Parce que l'on sait que nos empreintes digitales sont uniques... Alors, "c'était certain", "pas d'erreur possible", il s'agissait bien de l'homme recherché depuis plus de huit ans par la police française ! Et nous avons entendu ça, en boucle, pendant des heures : "Xavier Dupont de Ligonnès a été arrêté en Écosse !"
Avant d'aller plus loin, un retour en arrière pour rappeler les faits : l'affaire Dupont de Ligonnès, appelée aussi la « tuerie de Nantes », est un quintuple meurtre non élucidé survenu à Nantes, en Loire-Atlantique, en avril 2011. Le père de famille, Xavier Dupont de Ligonnès, seul survivant de cette effroyable affaire où cinq des six membres ont été assassinés, est activement recherché par la police, depuis lors.

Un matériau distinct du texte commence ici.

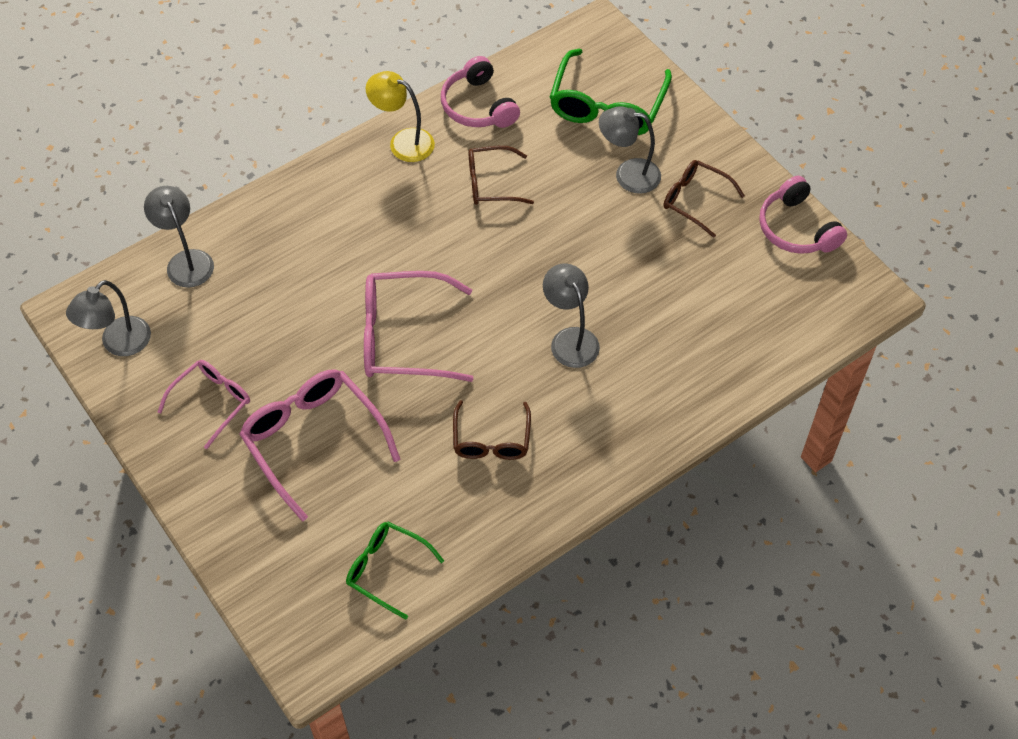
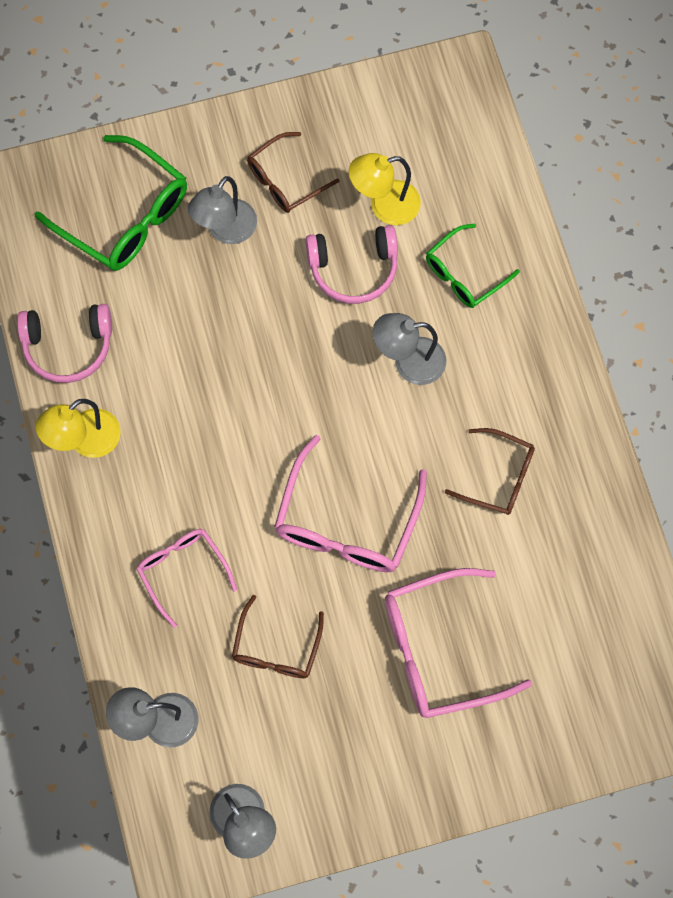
camera: 70 degrees left, 15 degrees up
pink glasses [158,360,250,449] -> pink glasses moved to [137,529,237,628]
green glasses [346,522,444,620] -> green glasses moved to [426,223,520,308]
brown glasses [468,146,534,205] -> brown glasses moved to [232,595,324,678]
pink headphones [759,176,847,254] -> pink headphones moved to [306,225,398,304]
none -> yellow lamp [349,153,421,225]

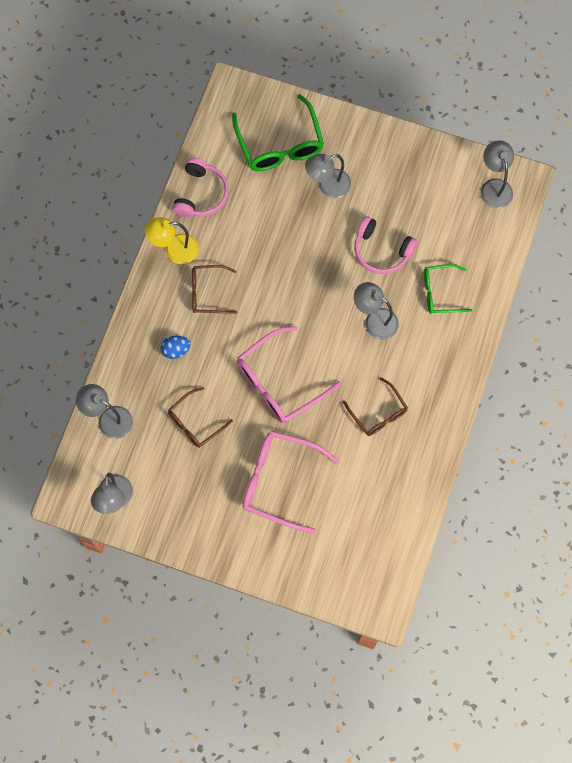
camera: 35 degrees right, 0 degrees up
pink headphones [17,304,112,383] -> pink headphones turned 105 degrees counterclockwise [172,158,229,218]
pink glasses [137,529,237,628] -> blue egg [161,336,191,359]
brown glasses [247,132,340,213] -> brown glasses moved to [192,265,237,314]
yellow lamp [349,153,421,225] -> none
none -> grey lamp [481,140,514,208]

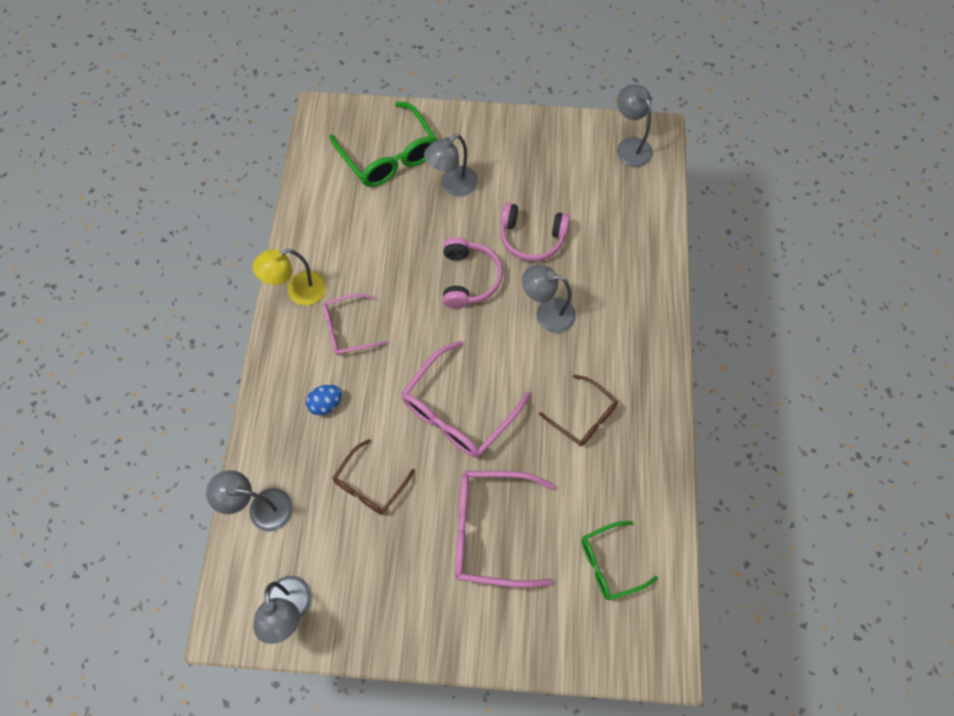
camera: 15 degrees left, 5 degrees down
pink headphones [172,158,229,218] -> pink headphones moved to [443,237,503,308]
brown glasses [192,265,237,314] -> pink glasses [323,294,388,355]
green glasses [424,264,473,314] -> green glasses moved to [582,521,658,600]

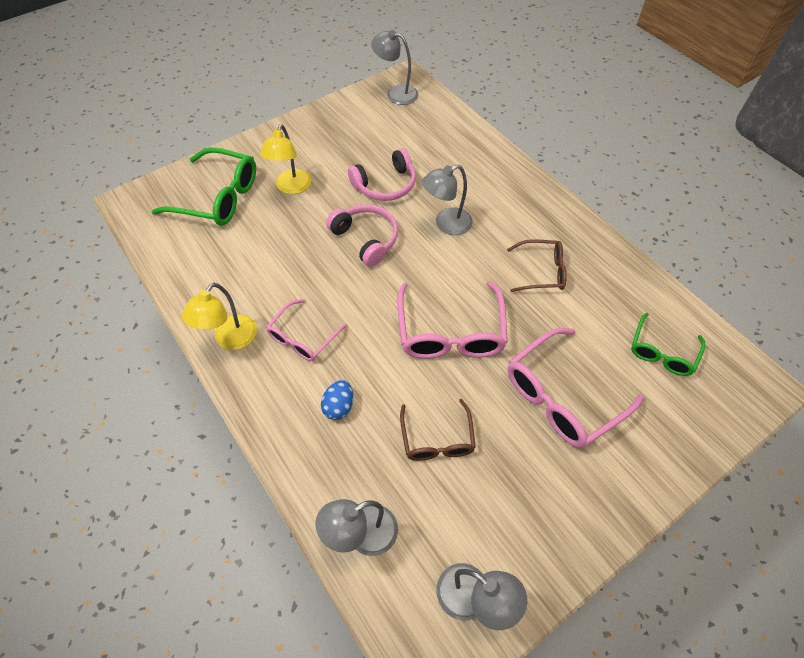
camera: 40 degrees left, 10 degrees down
grey lamp [424,134,478,196] -> yellow lamp [260,124,311,194]

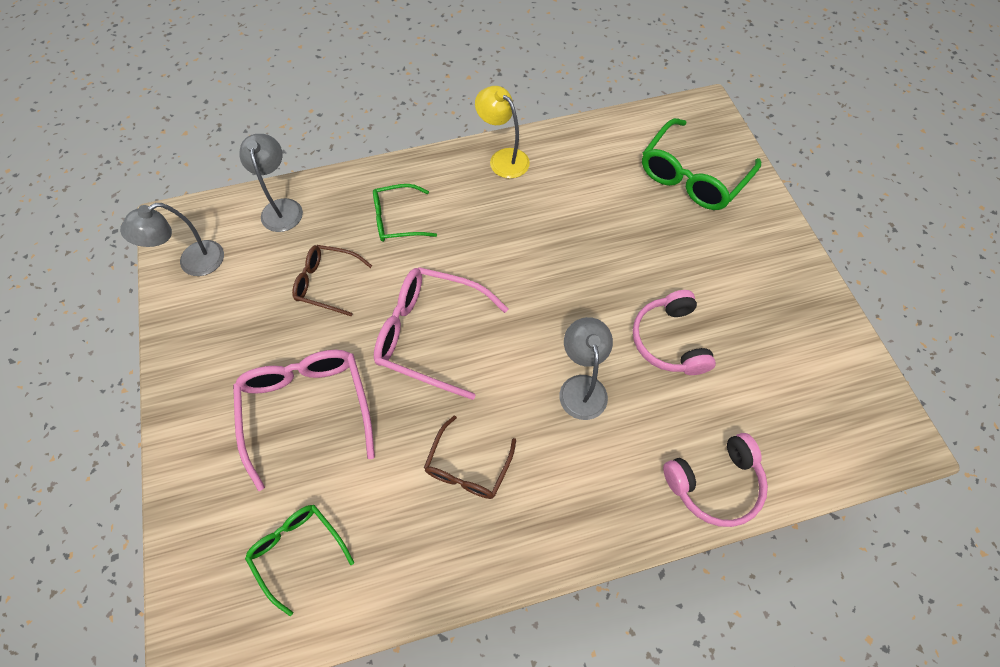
camera: 110 degrees right, 5 degrees up
yellow lamp [260,124,311,194] -> none
pink glasses [266,299,347,361] -> none
blue egg [321,380,353,420] -> green glasses [373,184,437,242]
pink headphones [326,204,398,267] -> pink headphones moved to [663,433,768,527]
grey lamp [371,30,418,105] -> none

Et voilà que vendredi dernier (11 octobre), dans la soirée, on apprend "de sources sûres", par des chaînes d'information en continu, que Xavier Dupont de Ligonnès aurait été aperçu, à Paris, à l'aéroport de Roissy-Charles-De-Gaulle, en partance pour Glasgow. La police française, n'ayant pas eu le temps de l'appréhender avant l'embarquement, a prévenu ses collègues écossais qui l'ont donc "cueilli" à sa descente de l'avion ! Tout le monde est fébrile, après ces longues années de traque, car il s'agit bien de retrouver le meurtrier des quatre adolescents et de leur mère que ce soit ou non le père de famille qui sera, de toute façon, entendu comme témoin principal.
Les empreintes digitales sont les mêmes ! Il faut juste attendre la confirmation de l'identité par le test ADN
Après huit ans de cavale, les enquêteurs écossais pensent avoir arrêté Xavier Dupont de Ligonnès ce vendredi à l'aéroport de Glasgow, a-t-on appris de sources concordantes. L'homme était recherché depuis 2011, suspecté d'être responsable du meurtre de sa femme, de ses quatre enfants et de la mort du chien de la famille à Nantes, en Loire-Atlantique. Pendant huit ans et demi, les enquêteurs l'ont traqué faisant de cette affaire l'une des plus mystérieuses de ces dernières années. Beaucoup le pensaient mort, d'autres croyaient l'avoir aperçu dans le sud de la France, en Afrique ou encore en Thaïlande. BFM TV
"J'ai toujours été convaincu qu'il était vivant et qu'il ne s'était pas suicidé après avoir commis ce quintuple meurtre", a réagi sur notre antenne Jean-Marie Bloch, co-auteur du livre Non élucidé sur Xavier Dupont de Ligonnès. Sur BFM TV
Nous savons, depuis le lendemain de toute cette surexcitation médiatique (samedi 12 octobre), qu'il ne s'agissait pas de Xavier Dupont de Ligonnès !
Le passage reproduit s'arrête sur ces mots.